[Stored data entries]

▽

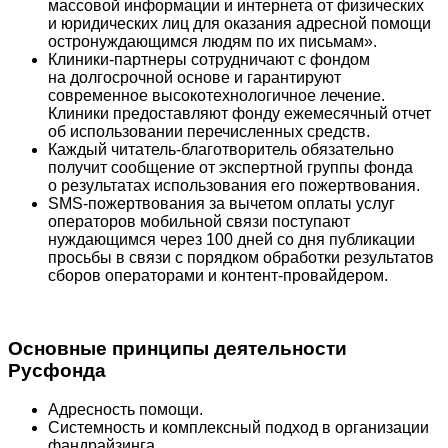
массовой информации и интернета от физических
и юридических лиц для оказания адресной помощи
остронуждающимся людям по их письмам».
Клиники-партнеры сотрудничают с фондом
на долгосрочной основе и гарантируют
современное высокотехнологичное лечение.
Клиники предоставляют фонду ежемесячный отчет
об использовании перечисленных средств.
Каждый читатель-благотворитель обязательно
получит сообщение от экспертной группы фонда
о результатах использования его пожертвования.
SMS-пожертвования за вычетом оплаты услуг
операторов мобильной связи поступают
нуждающимся через 100 дней со дня публикации
просьбы в связи с порядком обработки результатов
сборов операторами и контент-провайдером.
Основные принципы деятельности
Русфонда
Адресность помощи.
Системность и комплексный подход в организации
фандрайзинга.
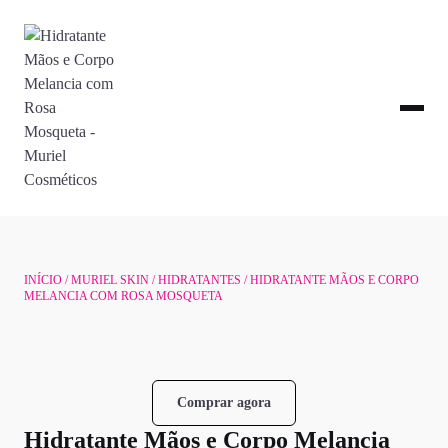
INÍCIO
/
MURIEL SKIN
/
HIDRATANTES
/ HIDRATANTE MÃOS E CORPO
MELANCIA COM ROSA MOSQUETA
Comprar agora
Hidratante Mãos e Corpo Melancia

△

_TASK GOAL_:
Which lines above contain the word "помощи"? Show each of them.

_SOLUTION TO THIS EXERCISE_:
и юридических лиц для оказания адресной помощи
Адресность помощи.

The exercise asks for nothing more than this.